I have a few Timex electronic watches and all with the same problem.

The circuit boards are snapped, (in the same place,through the screw hole at the balance end) by what I suspect is an over tightening of the screw

Are the boards repairable ?. or,

Are they available ?.

I also have a Caravel and the same question applies,

A browse of the electric section did not cover the point but was a fascinating read.

I have a feeling I already know the answer, But live in hope !

Thanks for any help.


----------



## mel (Dec 6, 2006)

Hi Eddy, you could try a post over on the Ticka Forum, some of the guys there may have NOS boards - I take it you don't mean Quartz or SSQ models when you say electronics. That's a diff question entirely :to_become_senile:

Link to Ticka Forum


----------



## EddyW (Feb 13, 2010)

mel said:


> Hi Eddy, you could try a post over on the Ticka Forum, some of the guys there may have NOS boards - I take it you don't mean Quartz or SSQ models when you say electronics.

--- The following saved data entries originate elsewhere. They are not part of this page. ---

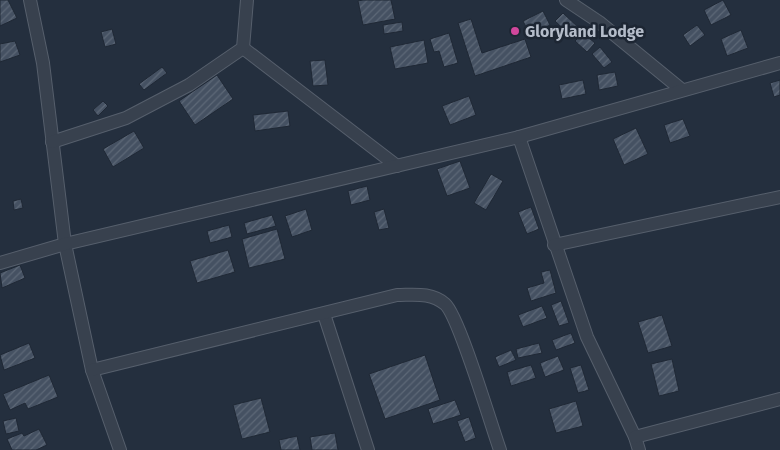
<svg xmlns="http://www.w3.org/2000/svg" width="780" height="450" viewBox="0 0 780 450" font-family="'Fira Sans',sans-serif">
<defs>
<pattern id="building-hatch" width="6" height="6" patternUnits="userSpaceOnUse" patternTransform="scale(1.25)"><rect width="6" height="6" fill="#455162"/><path d="M-1 1l2-2M0 6l6-6M5 7l2-2" fill="none" stroke="#5d6877"/></pattern>
</defs>
<rect width="100%" height="100%" fill="#242f3e"/>
<g fill="url(#building-hatch)" stroke="#1f2835">
<path d="M0,0H8L17,18L0,26Z"/>
<path d="M363,0H391L395,19L363,25L358,1Z"/>
<path d="M723,0L731,15L711,25L704,10Z"/>
<path d="M543,11L550,25L530,35L523,21Z"/>
<path d="M563,13L580,29L572,37L555,21Z"/>
<path d="M471,19L482,53L525,39L531,57L475,76L458,23Z"/>
<path d="M402,22L403,31L384,34L383,25Z"/>
<path d="M697,25L705,35L690,46L683,35Z"/>
<path d="M112,29L116,44L105,47L101,32Z"/>
<path d="M741,30L748,48L727,56L721,39Z"/>
<path d="M449,33L458,63L444,67L439,51L434,52L430,39Z"/>
<path d="M583,33L595,43L587,52L575,41Z"/>
<path d="M424,40L428,63L395,69L390,47Z"/>
<path d="M15,41L20,55L0,62V44Z"/>
<path d="M600,47L612,62L604,68L592,54Z"/>
<path d="M325,60L328,85L313,86L310,61Z"/>
<path d="M162,67L167,73L144,90L139,84Z"/>
<path d="M615,72L618,86L599,90L597,75Z"/>
<path d="M217,75L233,99L195,125L179,101Z"/>
<path d="M583,80L586,94L562,99L559,85Z"/>
<path d="M780,80V95L774,97L770,83Z"/>
<path d="M469,96L476,115L450,125L442,106Z"/>
<path d="M103,101L108,106L98,116L93,110Z"/>
<path d="M288,111L290,126L255,131L253,115Z"/>
<path d="M683,119L690,136L670,143L664,125Z"/>
<path d="M636,128L648,154L624,165L613,139Z"/>
<path d="M134,131L144,148L113,167L103,149Z"/>
<path d="M460,161L470,188L447,196L437,169Z"/>
<path d="M491,174L503,181L486,210L474,203Z"/>
<path d="M367,186L370,200L351,205L348,191Z"/>
<path d="M21,199L23,208L14,210L13,201Z"/>
<path d="M531,207L539,229L527,234L518,212Z"/>
<path d="M306,209L312,230L292,237L285,216Z"/>
<path d="M384,209L389,228L379,230L374,212Z"/>
<path d="M272,215L276,226L247,234L244,223Z"/>
<path d="M229,225L232,237L210,243L207,231Z"/>
<path d="M277,229L285,259L249,268L242,239Z"/>
<path d="M228,250L235,272L197,283L190,261Z"/>
<path d="M20,265L25,278L2,288L0,273Z"/>
<path d="M550,270L556,293L531,301L527,288L544,283L541,272Z"/>
<path d="M561,301L569,323L559,326L551,305Z"/>
<path d="M542,306L547,318L523,327L518,315Z"/>
<path d="M662,315L672,346L648,353L638,322Z"/>
<path d="M571,333L575,343L556,350L552,340Z"/>
<path d="M29,343L35,358L4,370L0,355Z"/>
<path d="M539,343L542,353L518,358L516,349Z"/>
<path d="M511,350L516,360L499,367L495,357Z"/>
<path d="M425,355L440,400L385,419L369,374Z"/>
<path d="M558,356L564,370L545,377L540,363Z"/>
<path d="M672,359L679,391L659,396L651,364Z"/>
<path d="M531,365L536,378L511,386L507,372Z"/>
<path d="M581,365L589,390L578,393L570,368Z"/>
<path d="M49,375L58,397L28,409L25,403L10,410L3,394Z"/>
<path d="M261,398L270,432L242,439L233,405Z"/>
<path d="M455,400L461,415L433,424L428,409Z"/>
<path d="M576,401L583,426L556,433L549,409Z"/>
<path d="M469,417L476,438L465,442L457,421Z"/>
<path d="M16,418L19,431L6,434L3,421Z"/>
<path d="M39,429L47,445L36,450H12L7,439L22,433L24,436Z"/>
<path d="M335,433L338,450H312L310,437Z"/>
<path d="M297,436L300,450H281L279,440Z"/>
</g>
<g fill="none" stroke-linecap="round" stroke-linejoin="round">
<defs>
<g id="street">
<path d="M30,0L43,63L65,244L92,370L120,450"/>
<path d="M566,0L599,22L682,90"/>
<path d="M243,48L397,166"/>
<path d="M519,137L587,337L635,437L639,450"/>
<path d="M52,142L126,118L189,85L243,48L247,0"/>
<path d="M554,245L780,197"/>
<path d="M0,263L65,244L519,137L780,63"/>
<path d="M324,314L368,450"/>
<path d="M92,370L397,295C414,295 431,292 445,304C459,316 491,425 500,450"/>
<path d="M635,437L780,399"/>
</g>
</defs>
<use href="#street" stroke="#565f6c" stroke-width="14"/>
<use href="#street" stroke="#38414e" stroke-width="12"/>
</g>
<circle fill="#d1479c" stroke="#1d2633" stroke-width="2" cx="515" cy="31" r="5"/>
<g text-anchor="middle" stroke-width="5" stroke-linejoin="round" paint-order="stroke">
<g font-size="16" font-weight="bold" fill="#b4bcc9" stroke="#1d2633" text-anchor="start">
<text x="525" y="37">Gloryland Lodge</text>
</g>
</g>
</svg>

That's a diff question entirely :to_become_senile:
> 
> Link to Ticka Forum


Hi Mel.

I definitely mean electronic not quartz.

You know the type I mean, they look like they have 2 balance springs and radio gubbins to the side.

I will have a look on the ticka forum and see what happens.

cheers I will crack open my fathers day bottle of Glenmorangie and take my time over yours.


----------